Stored items
====

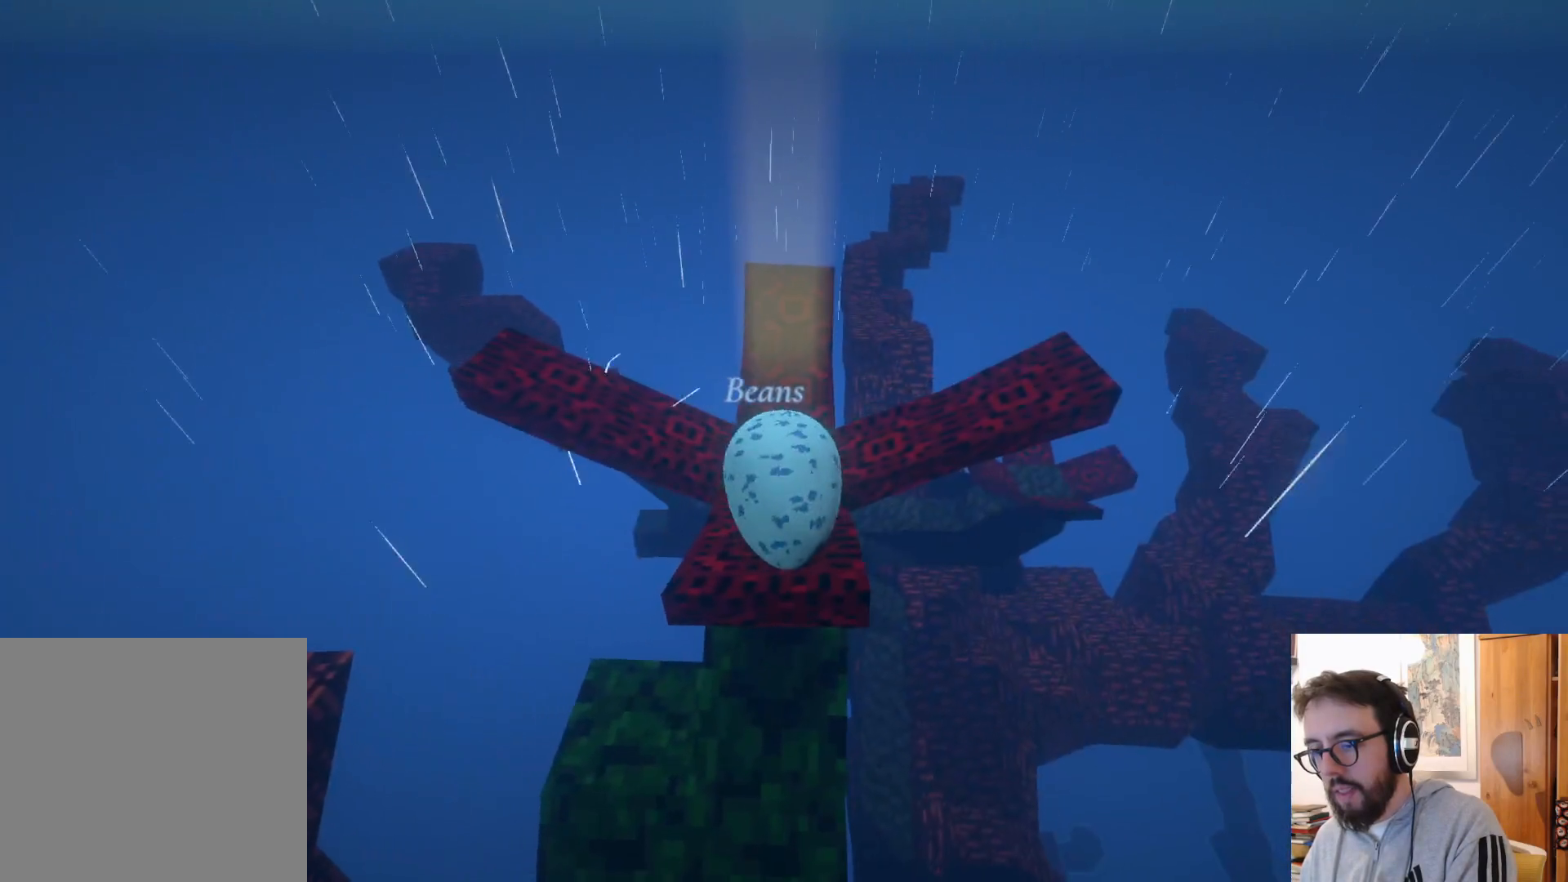
{"dt_ms": 500, "buttons": [], "left_stick": "right", "right_stick": "center", "events": [[350, "left_stick", "down-right"], [400, "left_stick", "right"]]}
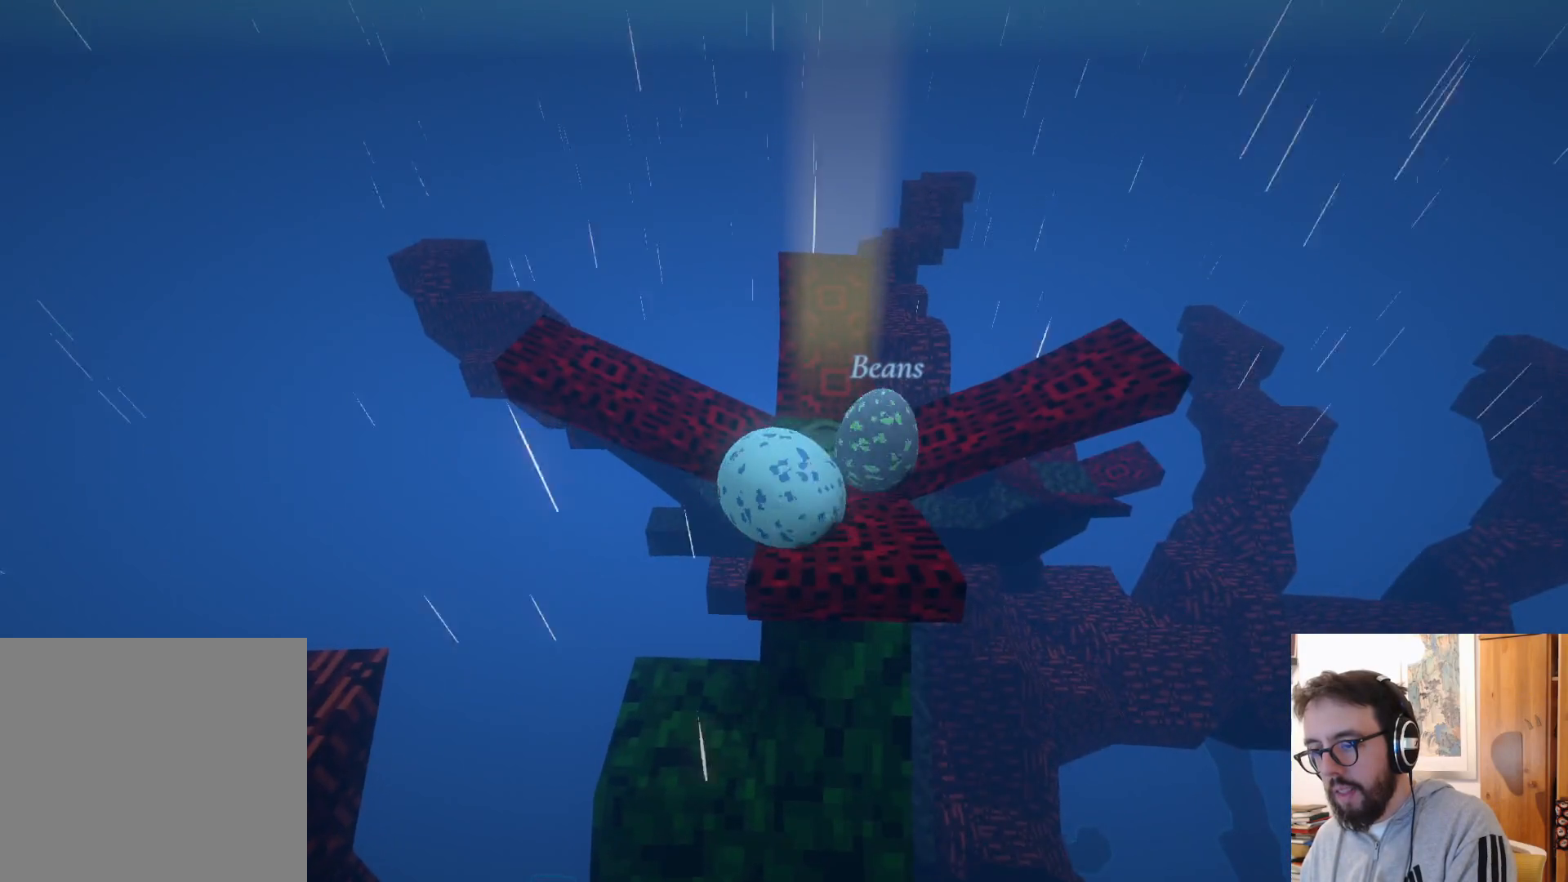
{"dt_ms": 500, "buttons": [], "left_stick": "down-left", "right_stick": "center"}
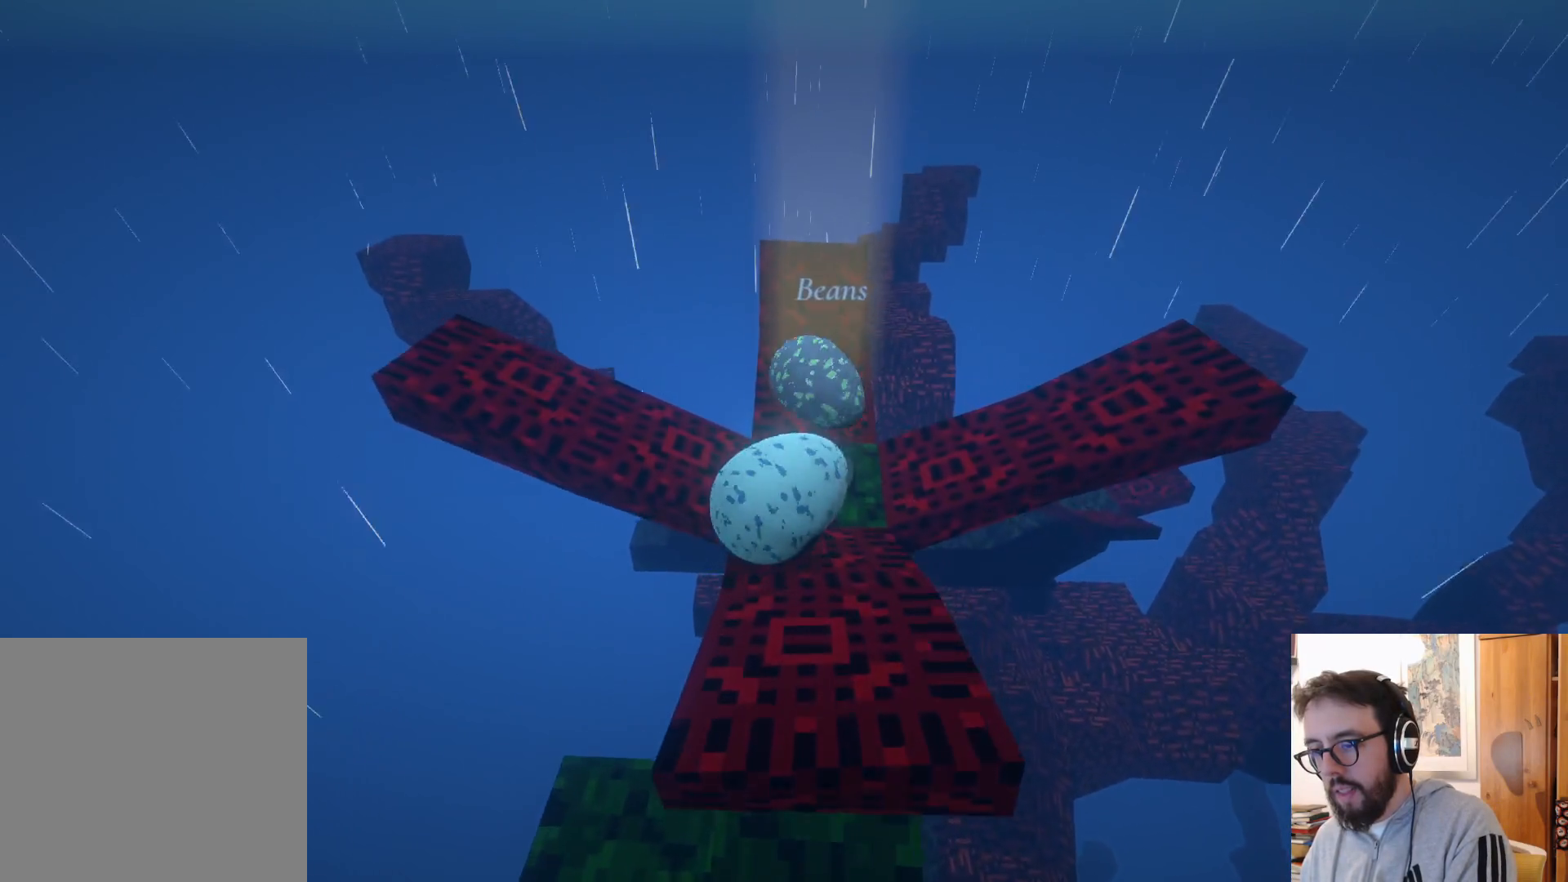
{"dt_ms": 500, "buttons": [], "left_stick": "down", "right_stick": "center", "events": [[84, "left_stick", "down"]]}
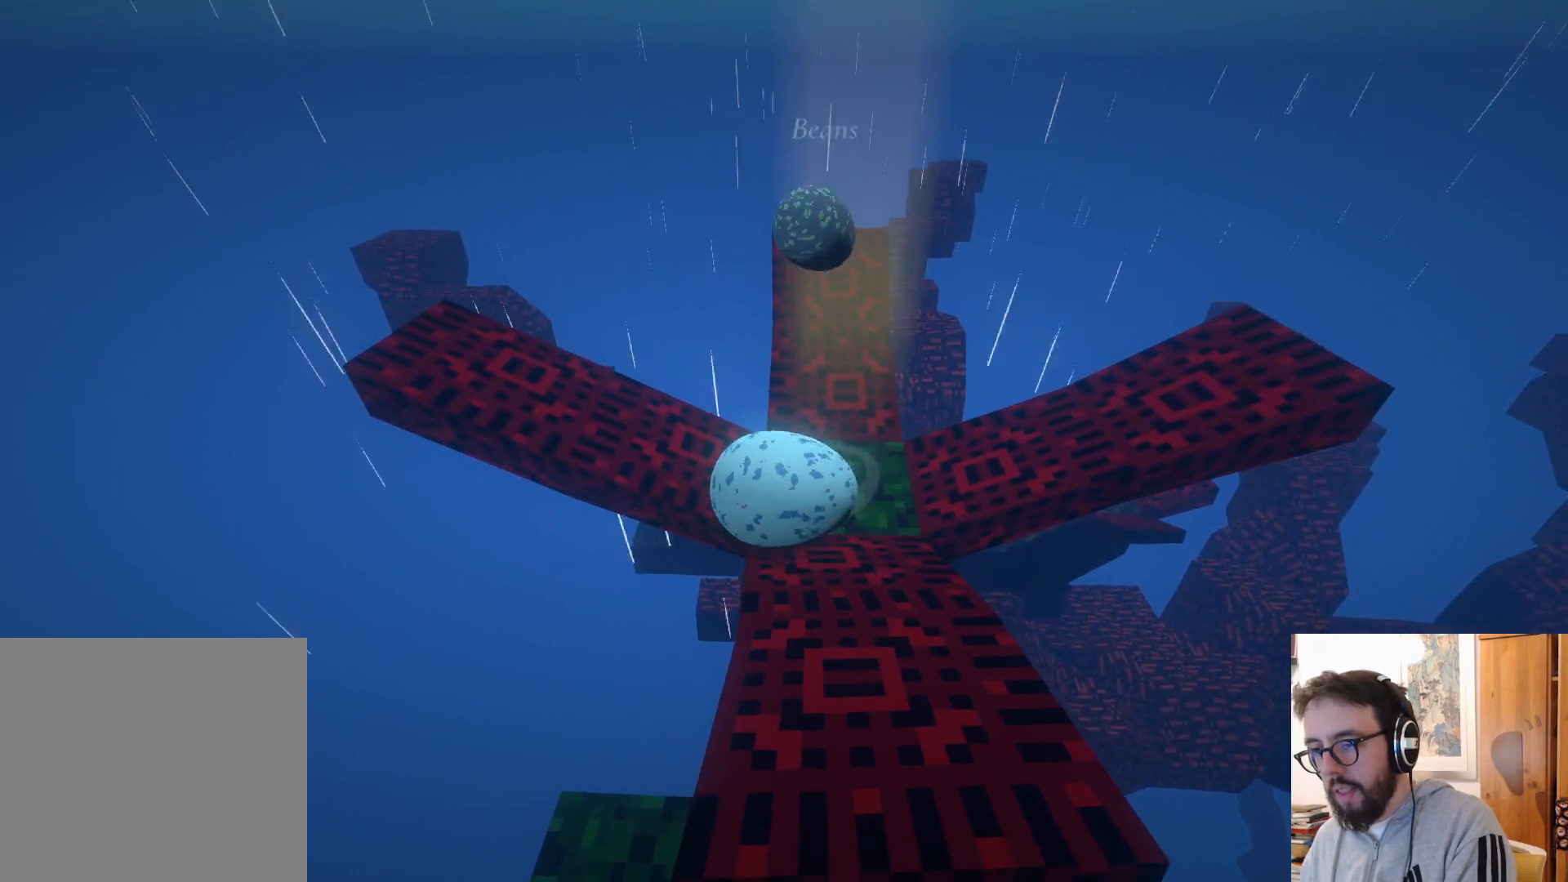
{"dt_ms": 500, "buttons": [], "left_stick": "down-right", "right_stick": "center", "events": [[367, "left_stick", "down-right"]]}
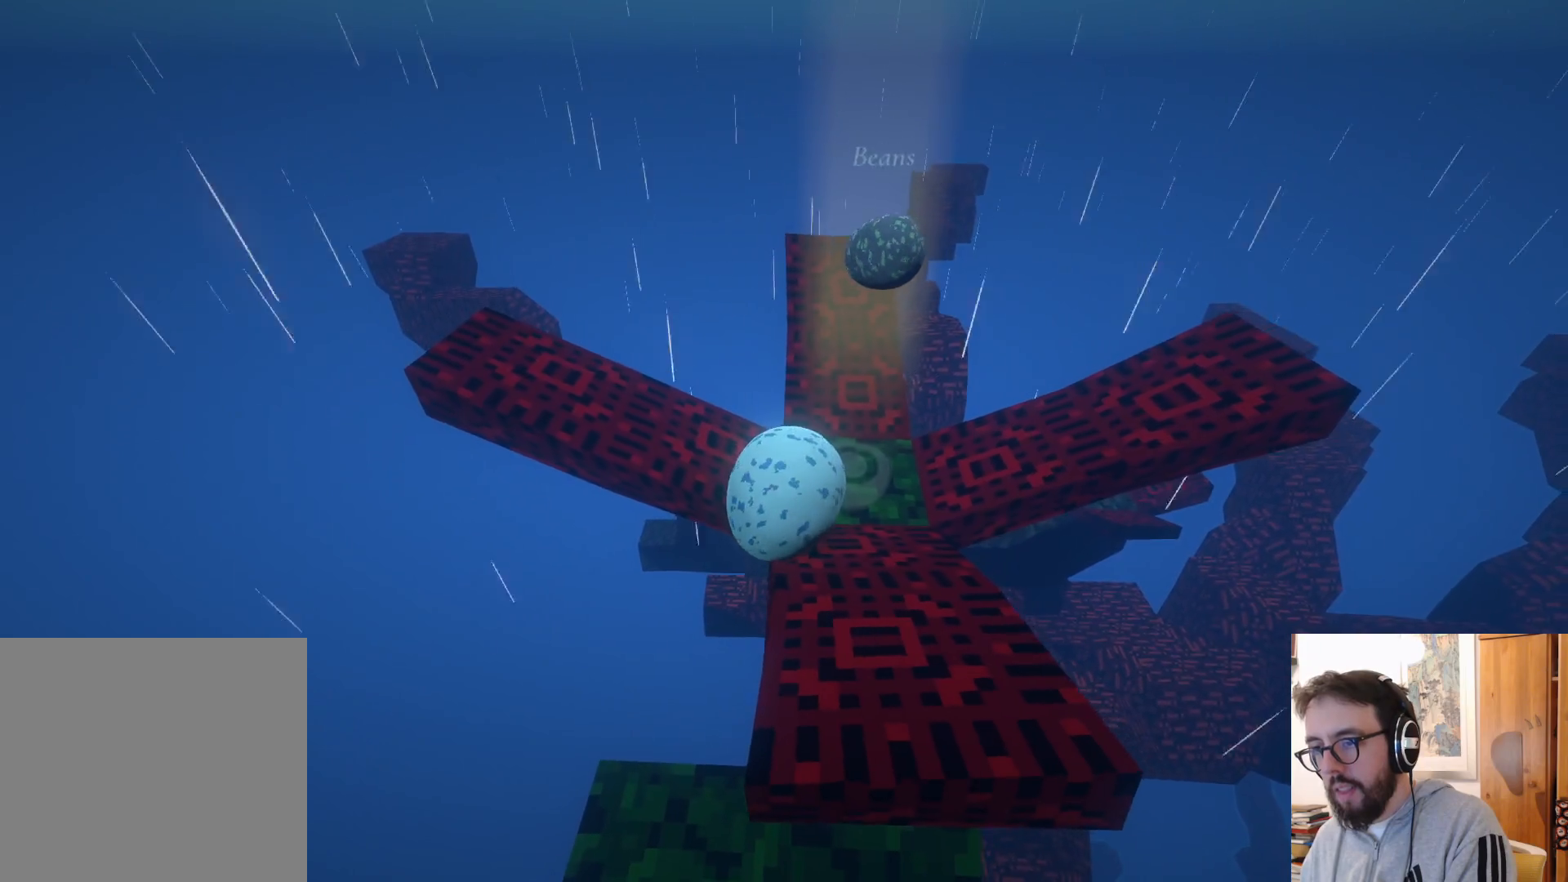
{"dt_ms": 500, "buttons": [], "left_stick": "down-left", "right_stick": "center", "events": [[200, "left_stick", "down"], [400, "left_stick", "down-left"]]}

====

= THE PROBLEM =
State only the number of lines above that contain the word "events".

= WRITTEN SOLUTION =
4